One possible archival media is a very thin layer of gold deposited on a thin layer of RbSb. The optimum electron energy for reading is about 300-450 volts, at the peak SEE output of the RbSb sub-layer, and for unwritten media the lower gold SEE ratio at this voltage will apply and few electrons will be emitted. Writing is accomplished by melting both layers so the gold is absorbed or mixed into the RbSb layer. On data read, without the gold top layer, the SEE response of the RbSb will dominate and the readout SEE rate will be about 8X greater as shown in Figure 10.1.
The SEE outputs are ‘prompt’ and occur picoseconds after e-beam irradiation.

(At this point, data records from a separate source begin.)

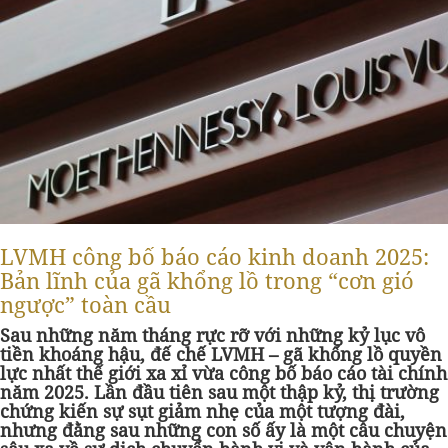
LVMH công bố báo cáo kinh doanh 2025:
Bản lĩnh của gã khổng lồ trong “cơn gió
ngược” toàn cầu
Sau những năm tháng rực rỡ với những kỷ lục vô
tiền khoáng hậu, đế chế LVMH – gã khổng lồ quyền
lực nhất thế giới xa xỉ vừa công bố báo cáo tài chính
năm 2025. Lần đầu tiên sau một thập kỷ, thị trường
chứng kiến sự sụt giảm nhẹ của một tượng đài,
nhưng đằng sau những con số ấy là một câu chuyện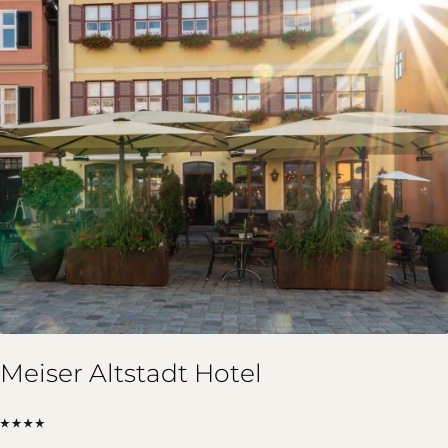
Meiser Altstadt Hotel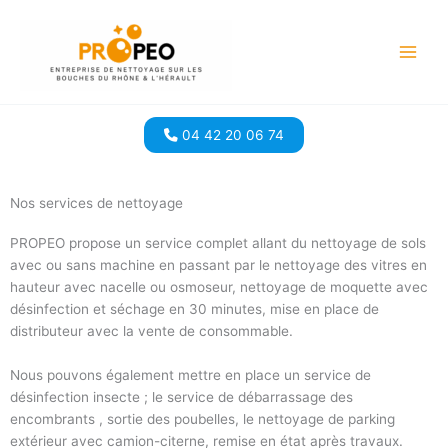
Aller
au
contenu
04 42 20 06 74
Nos services de nettoyage​
PROPEO propose un service complet allant du nettoyage de sols
avec ou sans machine en passant par le nettoyage des vitres en
hauteur avec nacelle ou osmoseur, nettoyage de moquette avec
désinfection et séchage en 30 minutes, mise en place de
distributeur avec la vente de consommable.
Nous pouvons également mettre en place un service de
désinfection insecte ; le service de débarrassage des
encombrants , sortie des poubelles, le nettoyage de parking
extérieur avec camion-citerne, remise en état après travaux.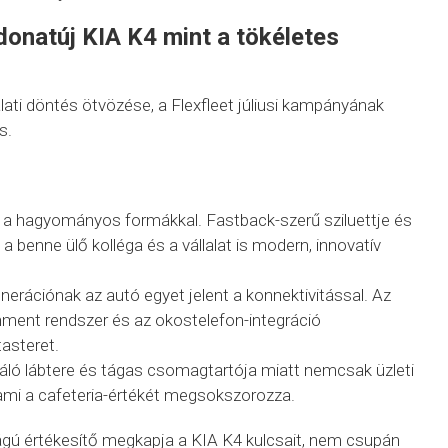
donatúj KIA K4 mint a tökéletes
alati döntés ötvözése, a Flexfleet júliusi kampányának
s.
t a hagyományos formákkal. Fastback-szerű sziluettje és
a benne ülő kolléga és a vállalat is modern, innovatív
generációnak az autó egyet jelent a konnektivitással. Az
otainment rendszer és az okostelefon-integráció
asteret.
váló lábtere és tágas csomagtartója miatt nemcsak üzleti
, ami a cafeteria-értékét megsokszorozza.
gú értékesítő megkapja a KIA K4 kulcsait, nem csupán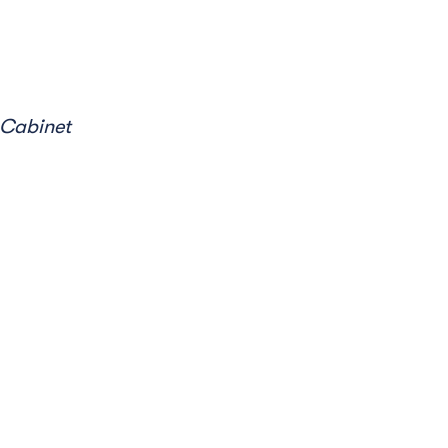
 Cabinet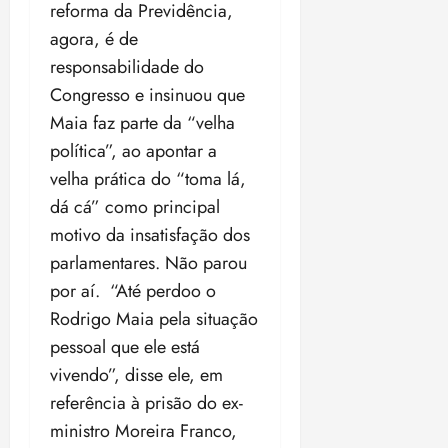
reforma da Previdência,
agora, é de
responsabilidade do
Congresso e insinuou que
Maia faz parte da “velha
política”, ao apontar a
velha prática do “toma lá,
dá cá” como principal
motivo da insatisfação dos
parlamentares. Não parou
por aí. “Até perdoo o
Rodrigo Maia pela situação
pessoal que ele está
vivendo”, disse ele, em
referência à prisão do ex-
ministro Moreira Franco,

Similar media designs using RbSb can be considered using a variety of low δ SEE materials; tin, lead, indium, gallium etc. A similar approach could use a two layer media with Rubidium deposited over Antimony. With an under layer of Antimony (Sb), and a layer of Rubidium (Rb, δ =0.9) on top, the unwritten response would be low, but on melting the layers would mix, and after cooling increase the SEE response to that of RbSb at δ =7.1. Control of the initial deposited layer thicknesses provides the Rb, Sb mix for maximum SEE output shown in Figure 10.2.
A PRELIMINARY DESIGN
The initial design approach employs a rotating disk with an e-beam sensitive media layer and a CNT based read/write head assembly 0.5mm in diameter, 1mm long, mounted on an actuator arm. The entire CNT/electrodes structure is located in a vacuum housing with the CNT at one end and the e-beam exiting the structure through a semi-permeable membrane at the other. The multi-walled CNT of any chirality has a length of about 800nm and is nominally 30nm in diameter. A first gating aperture electrode is located concentric to and 1µm from the CNT tip and is nominally at a 50 volt potential to the CNT, providing a beam current of 0.1 micro amps, with over 1µA available. A second concentric focusing electrode is distant 1 µm from the gating electrode and at the CNT potential. A window 20 nm thick is located as a seal at the end of the vacuum enclosure and 1mm from the CNT. An aperture electrode is located inside the window at a positive accelerating voltage of 1.5KV. The focusing voltage is adjusted so the e-beam is brought to a slow focus 10-20 microns from the window exterior with the media 15microns from the head structure.
CONCLUSION
Carbon nanotube technology is relatively new but has advanced rapidly the design and fabrication of a read-write head is now viewed as a design development task. Implementing appropriate media entails some small risk as does achieving the desired track following accuracy. The use of a CNT based Nano Head Assembly enables several innovations not practical with today’s HDD’s. These are possible as CNT emitters can be grown in close proximity to each other. Mark detection schemes rely on electron interaction with the media, an area of little data, but offering many media possibilities.